Return the data that follows exactly as it appears. Pictures do not belong in the copy.

### Extracted material
* * * * *

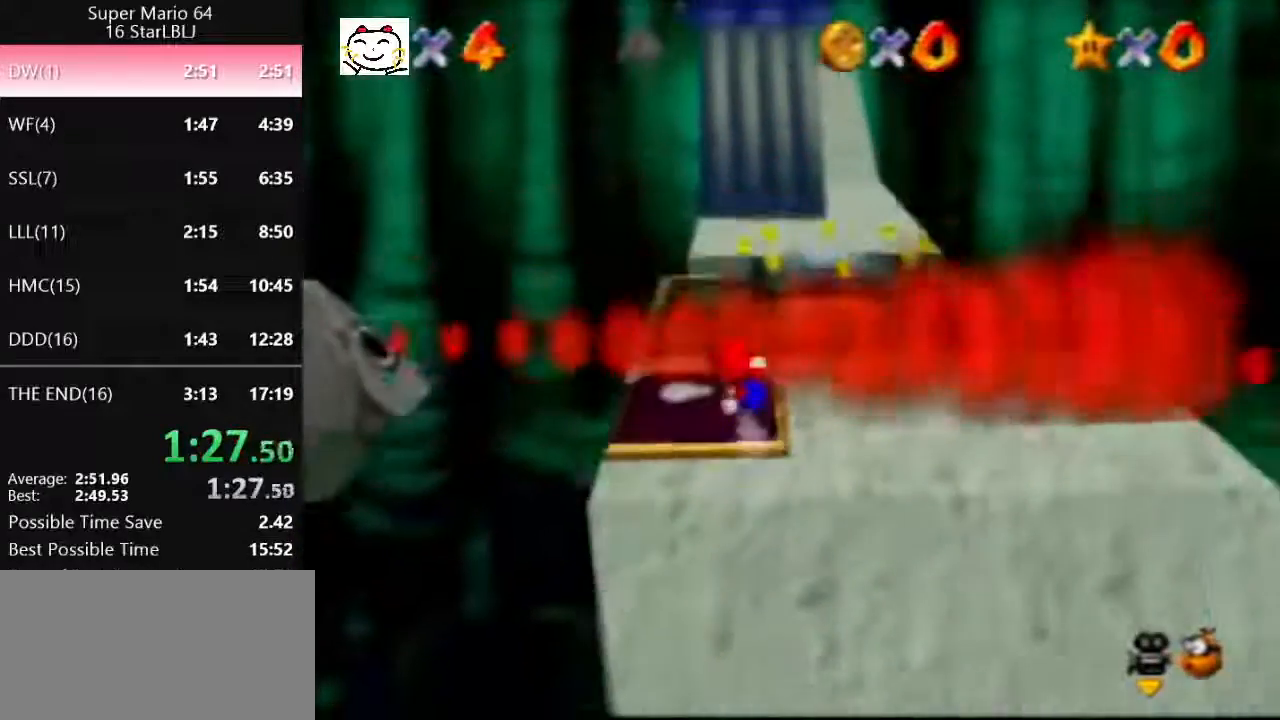
{"buttons": [], "left_stick": "down-right", "events": [[467, "left_stick", "down-right"]]}
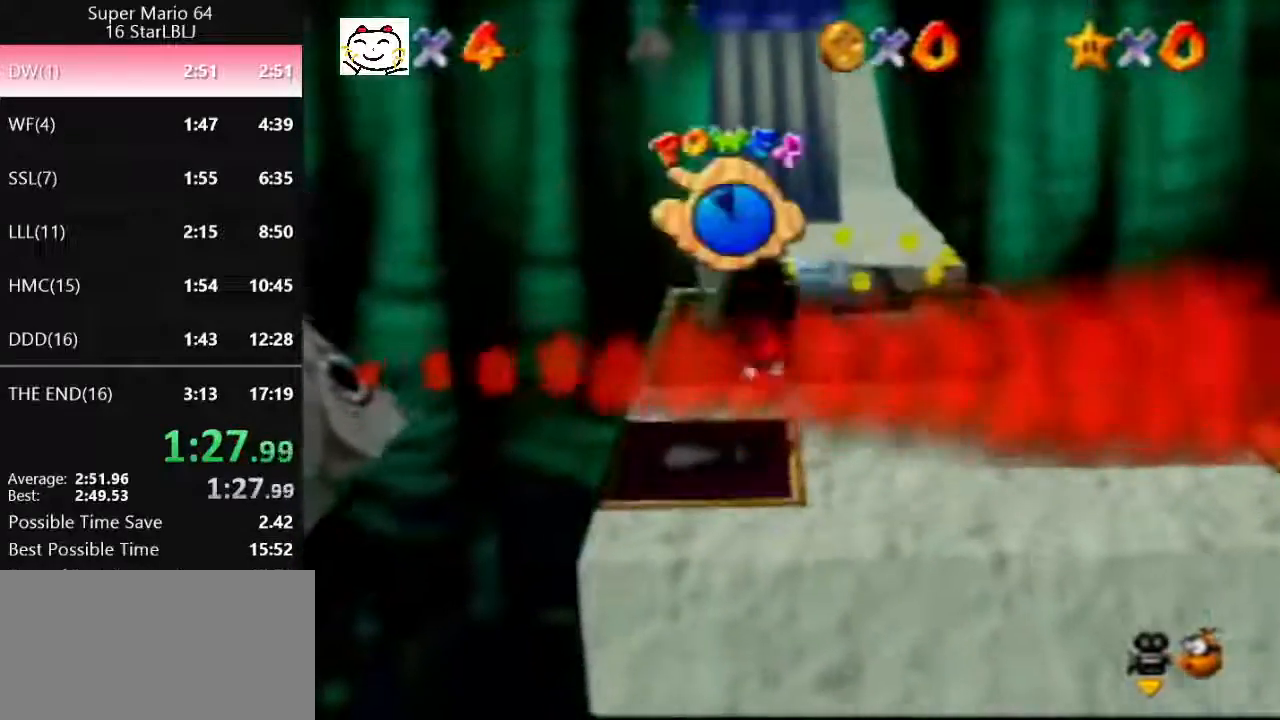
{"buttons": [], "left_stick": "right", "events": [[100, "left_stick", "right"]]}
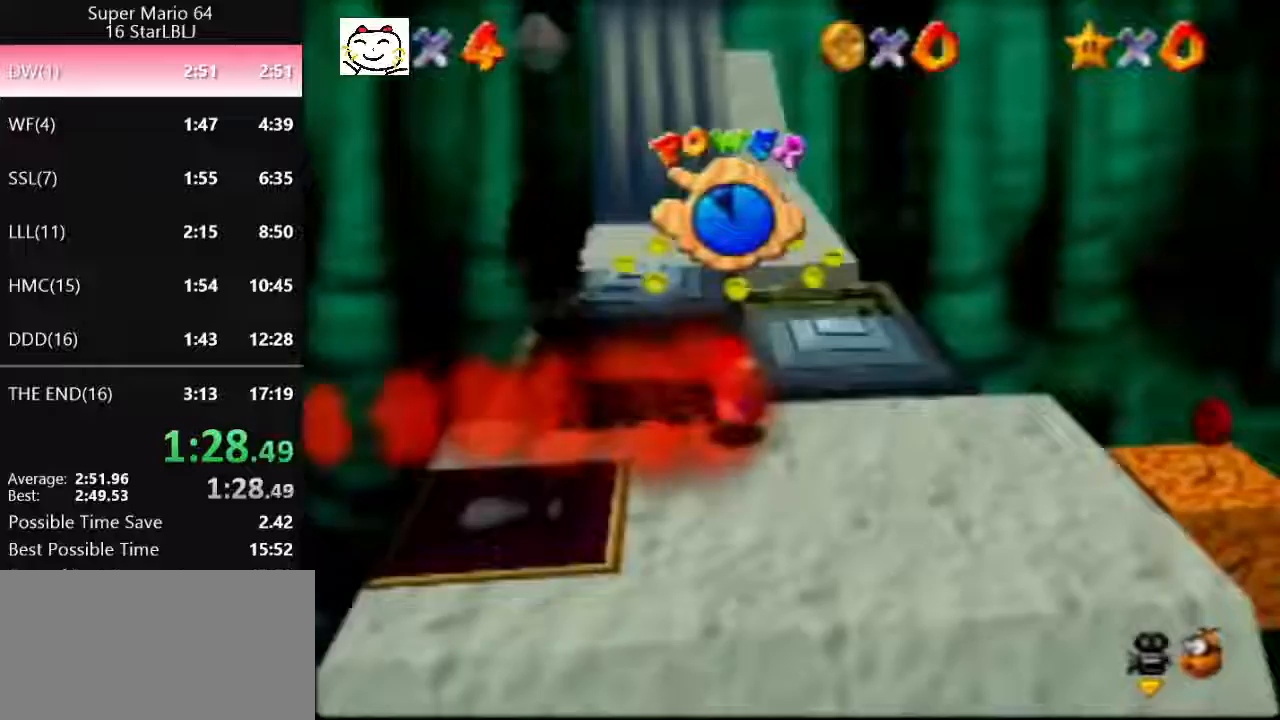
{"buttons": [], "left_stick": "down-right", "events": [[433, "left_stick", "down-right"]]}
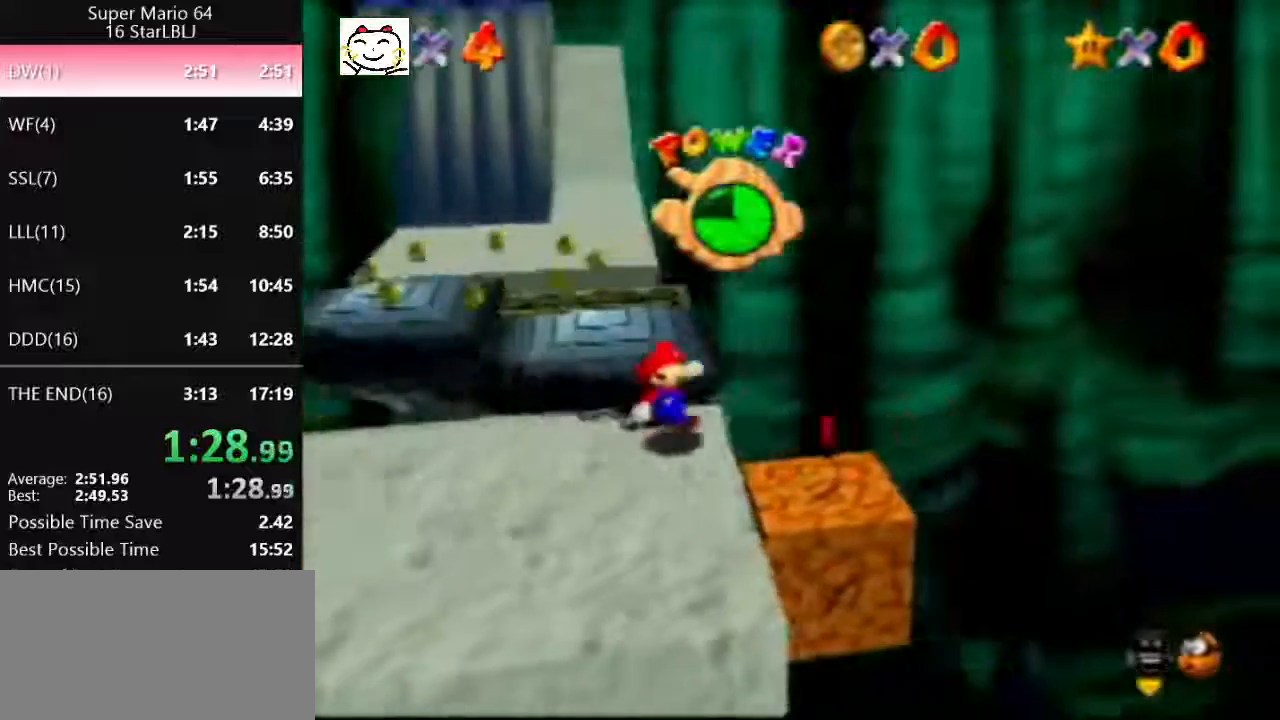
{"buttons": [], "left_stick": "down-left", "events": [[167, "left_stick", "down-left"]]}
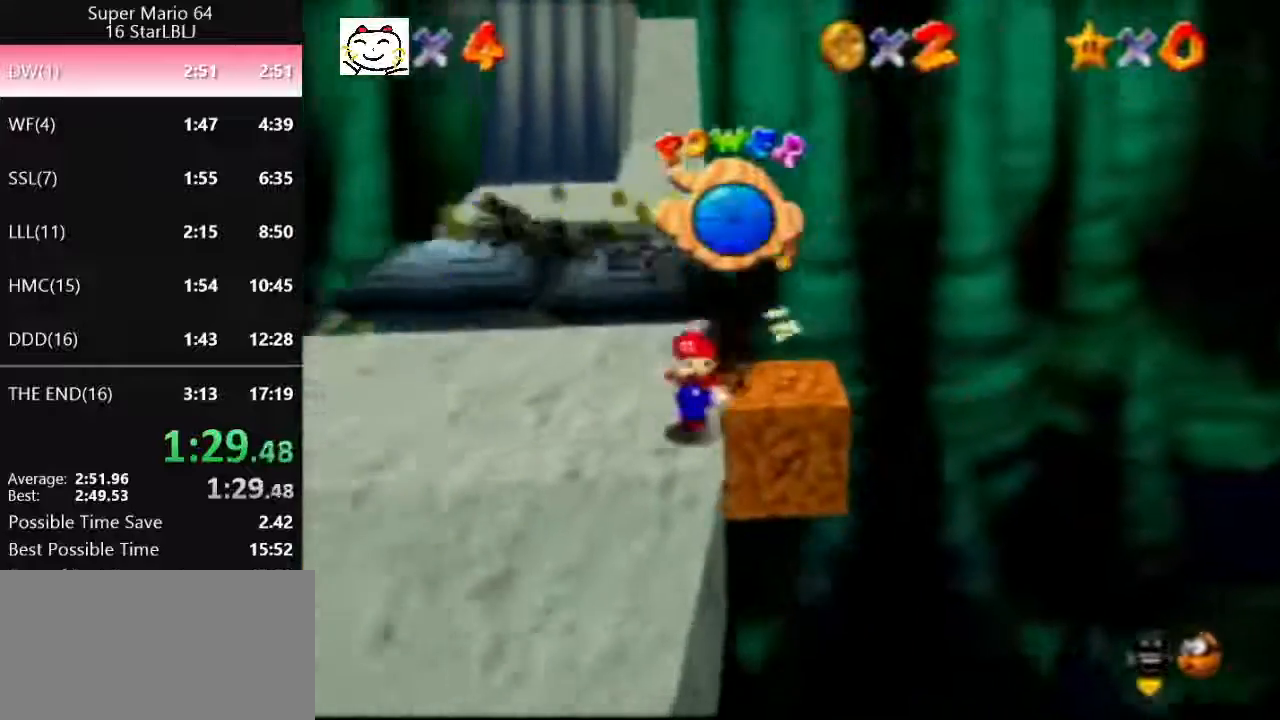
{"buttons": [], "left_stick": "down", "events": [[200, "left_stick", "down"], [400, "B", "down"], [467, "B", "up"]]}
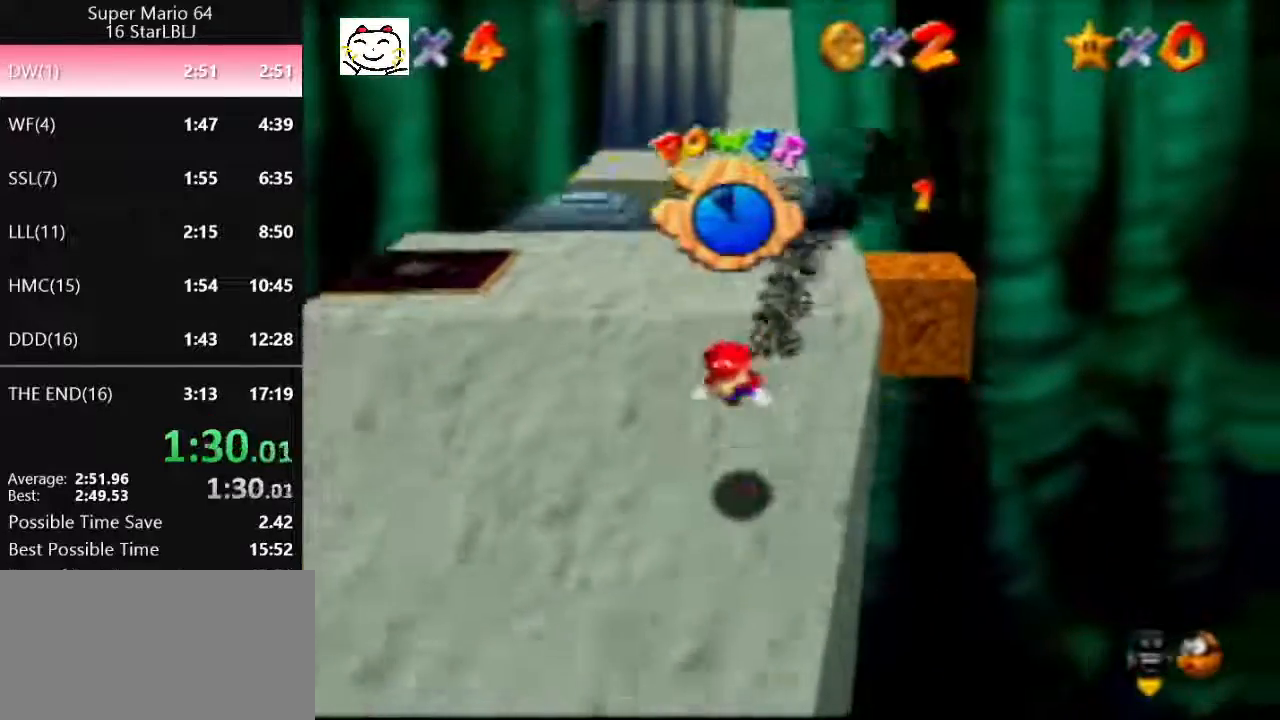
{"buttons": [], "left_stick": "down", "events": []}
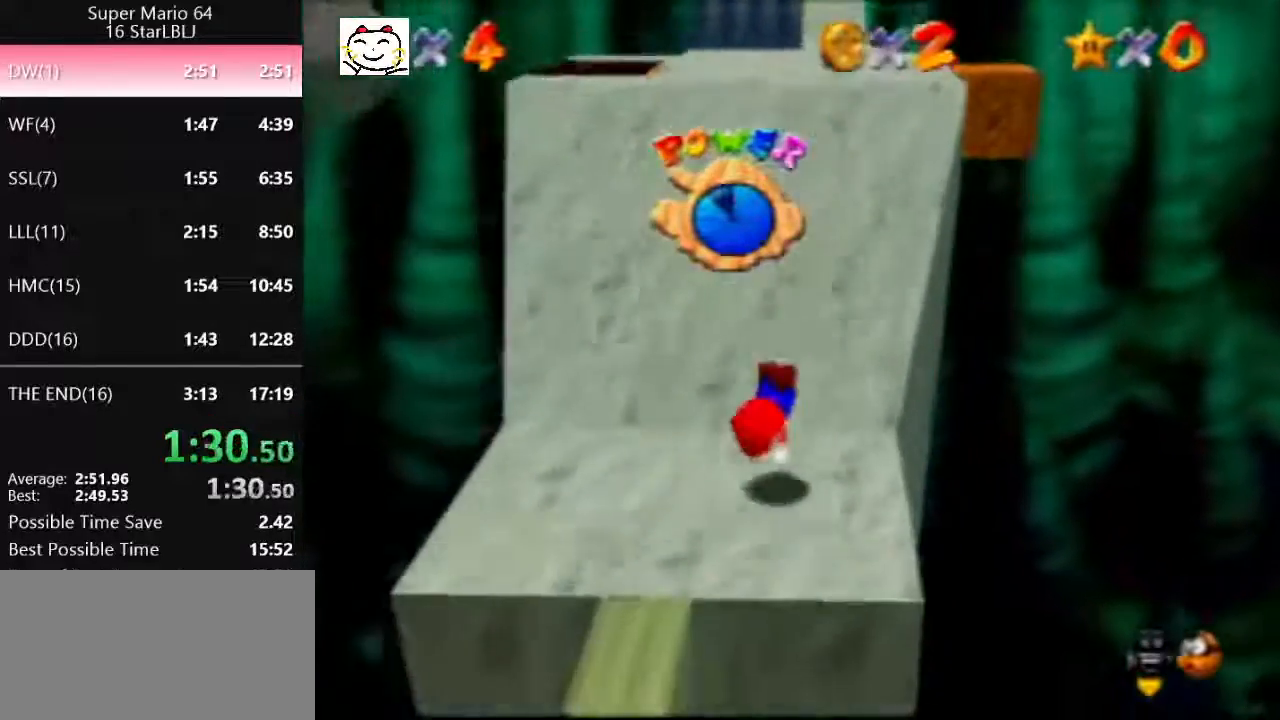
{"buttons": [], "left_stick": "down", "events": [[100, "A", "down"], [100, "B", "down"], [200, "A", "up"], [200, "B", "up"]]}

* * * * *

### Result
{"buttons": [], "left_stick": "down-right", "events": [[467, "left_stick", "down-right"]]}
{"buttons": [], "left_stick": "right", "events": [[100, "left_stick", "right"]]}
{"buttons": [], "left_stick": "down-right", "events": [[433, "left_stick", "down-right"]]}
{"buttons": [], "left_stick": "down-left", "events": [[167, "left_stick", "down-left"]]}
{"buttons": [], "left_stick": "down", "events": [[200, "left_stick", "down"], [400, "B", "down"], [467, "B", "up"]]}
{"buttons": [], "left_stick": "down", "events": []}
{"buttons": [], "left_stick": "down", "events": [[100, "A", "down"], [100, "B", "down"], [200, "A", "up"], [200, "B", "up"]]}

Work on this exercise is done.